MADISON — ACLU of Wisconsin Attorney Elisabeth Lambert testified in Madison before the Senate and Assembly committees on Education today in opposition to Senate Bill 411 and Assembly Bill 411, bills that would severely narrow the scope of what racial history and education subjects are allowed to be taught in Wisconsin schools.
Wisconsin state law says that Wisconsin school districts must provide educational programs that allow students to have “an appreciation of different value systems and cultures” at all grade levels, yet these bills would significantly limit the scope of racial education that teachers would be able to teach students, even going so far as to punish schools that teach racial topics that are forbidden by the bill.

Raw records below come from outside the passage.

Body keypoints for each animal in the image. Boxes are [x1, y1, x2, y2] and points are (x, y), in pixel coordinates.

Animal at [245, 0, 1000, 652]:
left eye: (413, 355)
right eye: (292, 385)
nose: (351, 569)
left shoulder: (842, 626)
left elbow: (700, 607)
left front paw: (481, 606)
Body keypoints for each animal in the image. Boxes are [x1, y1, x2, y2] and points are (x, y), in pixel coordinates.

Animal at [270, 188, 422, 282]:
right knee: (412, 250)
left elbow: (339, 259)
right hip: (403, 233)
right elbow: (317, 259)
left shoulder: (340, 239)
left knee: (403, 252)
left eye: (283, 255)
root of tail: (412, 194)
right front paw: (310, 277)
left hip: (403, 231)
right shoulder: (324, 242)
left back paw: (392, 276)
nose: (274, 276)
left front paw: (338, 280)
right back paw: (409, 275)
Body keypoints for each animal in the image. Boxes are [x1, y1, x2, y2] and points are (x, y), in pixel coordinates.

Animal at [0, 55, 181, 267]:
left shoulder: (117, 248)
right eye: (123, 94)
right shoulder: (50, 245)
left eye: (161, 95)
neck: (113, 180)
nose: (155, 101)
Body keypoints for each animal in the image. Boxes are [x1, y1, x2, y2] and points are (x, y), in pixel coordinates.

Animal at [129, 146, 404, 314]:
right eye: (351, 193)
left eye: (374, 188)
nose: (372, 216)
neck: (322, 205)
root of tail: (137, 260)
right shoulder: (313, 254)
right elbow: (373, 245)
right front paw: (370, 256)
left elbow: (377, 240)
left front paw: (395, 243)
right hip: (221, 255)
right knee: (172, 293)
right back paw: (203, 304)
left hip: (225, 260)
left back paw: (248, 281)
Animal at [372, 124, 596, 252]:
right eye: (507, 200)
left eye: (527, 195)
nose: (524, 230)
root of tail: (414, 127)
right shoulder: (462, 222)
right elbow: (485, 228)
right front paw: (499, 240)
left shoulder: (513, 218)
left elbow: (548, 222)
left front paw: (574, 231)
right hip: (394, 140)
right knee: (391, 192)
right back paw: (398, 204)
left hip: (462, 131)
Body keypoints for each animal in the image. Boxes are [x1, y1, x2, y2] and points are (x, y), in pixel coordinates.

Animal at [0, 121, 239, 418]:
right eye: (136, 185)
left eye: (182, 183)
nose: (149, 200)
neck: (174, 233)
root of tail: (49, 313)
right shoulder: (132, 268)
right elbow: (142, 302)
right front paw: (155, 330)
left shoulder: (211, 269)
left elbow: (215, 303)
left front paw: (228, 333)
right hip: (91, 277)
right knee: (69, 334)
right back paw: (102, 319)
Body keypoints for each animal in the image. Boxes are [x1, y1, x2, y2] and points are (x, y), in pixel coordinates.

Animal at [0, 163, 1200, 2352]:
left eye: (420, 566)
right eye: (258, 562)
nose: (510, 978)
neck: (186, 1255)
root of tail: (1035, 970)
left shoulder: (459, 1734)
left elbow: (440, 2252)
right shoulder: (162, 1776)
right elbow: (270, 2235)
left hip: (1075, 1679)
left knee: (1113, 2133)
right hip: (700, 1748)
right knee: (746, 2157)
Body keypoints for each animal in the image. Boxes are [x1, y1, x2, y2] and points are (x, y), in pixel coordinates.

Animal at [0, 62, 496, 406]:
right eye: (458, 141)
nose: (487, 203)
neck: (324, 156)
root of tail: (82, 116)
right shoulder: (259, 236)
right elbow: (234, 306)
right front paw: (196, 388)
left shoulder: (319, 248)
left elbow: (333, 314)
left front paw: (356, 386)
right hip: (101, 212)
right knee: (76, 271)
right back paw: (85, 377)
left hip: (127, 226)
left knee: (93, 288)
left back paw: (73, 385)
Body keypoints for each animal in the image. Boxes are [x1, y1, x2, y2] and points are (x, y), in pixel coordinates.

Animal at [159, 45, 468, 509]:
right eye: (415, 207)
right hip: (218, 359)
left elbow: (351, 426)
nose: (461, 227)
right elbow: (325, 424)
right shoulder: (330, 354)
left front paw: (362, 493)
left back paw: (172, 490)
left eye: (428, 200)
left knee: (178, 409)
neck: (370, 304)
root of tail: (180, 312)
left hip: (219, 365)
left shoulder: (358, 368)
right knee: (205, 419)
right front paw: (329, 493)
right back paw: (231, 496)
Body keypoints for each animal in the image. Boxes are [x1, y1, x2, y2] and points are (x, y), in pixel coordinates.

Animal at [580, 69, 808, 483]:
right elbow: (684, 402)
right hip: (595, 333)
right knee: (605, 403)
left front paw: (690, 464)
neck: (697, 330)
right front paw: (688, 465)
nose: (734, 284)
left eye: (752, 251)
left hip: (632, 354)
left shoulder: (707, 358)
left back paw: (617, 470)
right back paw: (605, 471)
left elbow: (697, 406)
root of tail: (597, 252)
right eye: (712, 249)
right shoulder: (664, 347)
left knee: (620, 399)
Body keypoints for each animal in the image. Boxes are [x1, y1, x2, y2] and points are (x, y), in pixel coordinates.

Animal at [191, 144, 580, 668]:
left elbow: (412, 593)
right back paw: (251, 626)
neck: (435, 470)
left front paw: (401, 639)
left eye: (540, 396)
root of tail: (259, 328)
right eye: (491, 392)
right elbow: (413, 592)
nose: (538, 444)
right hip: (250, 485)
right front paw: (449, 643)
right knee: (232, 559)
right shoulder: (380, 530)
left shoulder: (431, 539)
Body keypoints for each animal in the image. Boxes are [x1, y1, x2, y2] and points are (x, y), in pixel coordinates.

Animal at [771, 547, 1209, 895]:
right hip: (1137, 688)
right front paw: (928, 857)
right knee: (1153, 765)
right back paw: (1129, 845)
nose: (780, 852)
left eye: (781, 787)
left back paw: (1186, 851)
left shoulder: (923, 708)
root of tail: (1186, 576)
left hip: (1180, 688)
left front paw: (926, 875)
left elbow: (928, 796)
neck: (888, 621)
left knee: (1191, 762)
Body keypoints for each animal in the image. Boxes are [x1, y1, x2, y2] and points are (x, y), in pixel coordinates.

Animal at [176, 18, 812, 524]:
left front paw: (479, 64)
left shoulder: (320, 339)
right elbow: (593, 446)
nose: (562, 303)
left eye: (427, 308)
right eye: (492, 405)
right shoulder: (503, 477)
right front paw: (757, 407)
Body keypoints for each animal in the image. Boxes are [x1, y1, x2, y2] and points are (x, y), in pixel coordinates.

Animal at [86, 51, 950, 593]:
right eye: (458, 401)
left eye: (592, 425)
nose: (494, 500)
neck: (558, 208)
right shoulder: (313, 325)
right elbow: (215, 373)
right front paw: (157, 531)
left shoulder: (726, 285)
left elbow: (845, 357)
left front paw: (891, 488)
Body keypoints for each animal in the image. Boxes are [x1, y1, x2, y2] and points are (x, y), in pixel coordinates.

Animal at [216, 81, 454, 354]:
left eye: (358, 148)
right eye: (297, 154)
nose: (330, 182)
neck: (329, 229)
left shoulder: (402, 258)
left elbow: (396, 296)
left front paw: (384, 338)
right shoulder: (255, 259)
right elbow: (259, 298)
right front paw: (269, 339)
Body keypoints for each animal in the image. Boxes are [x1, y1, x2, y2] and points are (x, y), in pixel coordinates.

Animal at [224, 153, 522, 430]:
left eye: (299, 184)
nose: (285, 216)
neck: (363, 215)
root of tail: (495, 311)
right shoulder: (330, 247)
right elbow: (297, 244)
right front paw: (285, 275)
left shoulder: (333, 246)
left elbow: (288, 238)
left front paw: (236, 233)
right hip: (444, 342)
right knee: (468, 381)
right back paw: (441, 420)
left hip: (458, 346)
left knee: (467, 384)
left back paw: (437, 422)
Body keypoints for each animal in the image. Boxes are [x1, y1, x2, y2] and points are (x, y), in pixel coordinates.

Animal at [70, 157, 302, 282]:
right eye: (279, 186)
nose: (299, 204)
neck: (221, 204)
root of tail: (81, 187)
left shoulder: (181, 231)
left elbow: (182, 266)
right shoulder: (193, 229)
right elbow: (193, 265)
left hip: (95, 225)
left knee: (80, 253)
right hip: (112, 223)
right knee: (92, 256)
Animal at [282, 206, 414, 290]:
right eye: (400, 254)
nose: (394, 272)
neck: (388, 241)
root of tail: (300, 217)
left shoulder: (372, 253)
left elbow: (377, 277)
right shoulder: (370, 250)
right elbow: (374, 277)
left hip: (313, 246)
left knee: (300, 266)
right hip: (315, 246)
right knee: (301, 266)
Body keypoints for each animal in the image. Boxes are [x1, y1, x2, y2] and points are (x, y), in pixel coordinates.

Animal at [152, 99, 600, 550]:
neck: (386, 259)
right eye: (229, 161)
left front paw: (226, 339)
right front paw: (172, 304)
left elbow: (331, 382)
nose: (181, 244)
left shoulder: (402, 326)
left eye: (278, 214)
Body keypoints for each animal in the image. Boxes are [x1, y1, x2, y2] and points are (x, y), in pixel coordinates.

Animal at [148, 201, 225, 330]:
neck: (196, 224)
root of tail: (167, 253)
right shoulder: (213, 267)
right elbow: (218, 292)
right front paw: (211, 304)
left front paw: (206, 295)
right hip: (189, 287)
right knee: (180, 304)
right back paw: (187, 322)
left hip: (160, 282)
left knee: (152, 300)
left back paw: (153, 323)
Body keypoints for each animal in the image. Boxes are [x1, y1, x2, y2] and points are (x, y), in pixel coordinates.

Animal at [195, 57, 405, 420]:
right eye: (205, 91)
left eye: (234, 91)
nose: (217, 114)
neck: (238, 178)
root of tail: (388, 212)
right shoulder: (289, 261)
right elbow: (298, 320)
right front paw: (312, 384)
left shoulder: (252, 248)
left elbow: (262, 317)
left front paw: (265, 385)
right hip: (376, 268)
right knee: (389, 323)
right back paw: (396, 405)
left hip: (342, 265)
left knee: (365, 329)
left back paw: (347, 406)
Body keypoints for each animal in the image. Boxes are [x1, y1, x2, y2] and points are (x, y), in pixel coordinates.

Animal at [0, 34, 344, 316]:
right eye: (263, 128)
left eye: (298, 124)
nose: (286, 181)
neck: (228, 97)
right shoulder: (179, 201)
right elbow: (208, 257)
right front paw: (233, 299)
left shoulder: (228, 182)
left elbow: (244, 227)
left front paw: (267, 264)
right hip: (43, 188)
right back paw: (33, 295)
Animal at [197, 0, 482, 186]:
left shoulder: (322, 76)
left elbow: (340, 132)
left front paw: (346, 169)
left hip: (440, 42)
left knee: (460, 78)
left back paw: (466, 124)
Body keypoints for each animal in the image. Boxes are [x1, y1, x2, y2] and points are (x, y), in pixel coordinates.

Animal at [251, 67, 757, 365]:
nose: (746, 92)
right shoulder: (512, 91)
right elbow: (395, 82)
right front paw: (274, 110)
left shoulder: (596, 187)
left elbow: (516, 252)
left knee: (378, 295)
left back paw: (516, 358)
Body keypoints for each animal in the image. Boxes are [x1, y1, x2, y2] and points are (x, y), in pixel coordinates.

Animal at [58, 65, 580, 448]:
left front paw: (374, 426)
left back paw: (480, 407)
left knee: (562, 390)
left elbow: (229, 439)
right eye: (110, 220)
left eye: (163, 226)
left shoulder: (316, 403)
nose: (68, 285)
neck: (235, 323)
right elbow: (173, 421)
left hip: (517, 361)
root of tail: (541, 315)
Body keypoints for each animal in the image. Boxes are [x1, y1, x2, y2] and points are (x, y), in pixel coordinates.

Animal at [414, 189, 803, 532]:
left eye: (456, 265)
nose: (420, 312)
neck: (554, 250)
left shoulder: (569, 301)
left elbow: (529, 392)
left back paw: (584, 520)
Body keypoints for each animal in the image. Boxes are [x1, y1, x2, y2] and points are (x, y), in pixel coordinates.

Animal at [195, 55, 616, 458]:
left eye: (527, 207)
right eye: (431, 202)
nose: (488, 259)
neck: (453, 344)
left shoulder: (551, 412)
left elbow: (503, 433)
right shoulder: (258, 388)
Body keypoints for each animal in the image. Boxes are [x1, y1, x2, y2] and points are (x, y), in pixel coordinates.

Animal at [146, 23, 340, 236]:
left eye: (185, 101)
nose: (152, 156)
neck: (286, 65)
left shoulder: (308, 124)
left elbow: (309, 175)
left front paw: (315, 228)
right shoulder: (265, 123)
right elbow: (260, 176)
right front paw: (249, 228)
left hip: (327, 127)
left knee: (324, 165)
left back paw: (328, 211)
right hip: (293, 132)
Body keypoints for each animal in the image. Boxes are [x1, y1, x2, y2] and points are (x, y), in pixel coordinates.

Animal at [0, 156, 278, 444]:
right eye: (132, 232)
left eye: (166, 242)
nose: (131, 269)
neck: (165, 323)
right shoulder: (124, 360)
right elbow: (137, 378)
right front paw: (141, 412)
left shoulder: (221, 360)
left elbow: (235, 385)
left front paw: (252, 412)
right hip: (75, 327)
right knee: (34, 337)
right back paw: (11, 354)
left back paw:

“Senate Bill 411 is a disservice to students and an affront to democratic values. With its vague, wide-ranging list of prohibited concepts, this bill strategically misrepresents historical and social scholarship in order to demonize educators and intimidate them out of teaching complete, complex versions of what the standards require,” Elisabeth Lambert testified Wednesday.
“Districts are doing the brave and necessary work of examining and correcting [racial] disparities — as they must, under state and federal civil rights laws. To do this work well requires clear-eyed, uncomfortable discussions of race. To inhibit and punish such discussions, as this bill will almost certainly do, strips districts of their most essential tools for addressing inequality and consigns students of color to unequal educational opportunity in Wisconsin for another generation.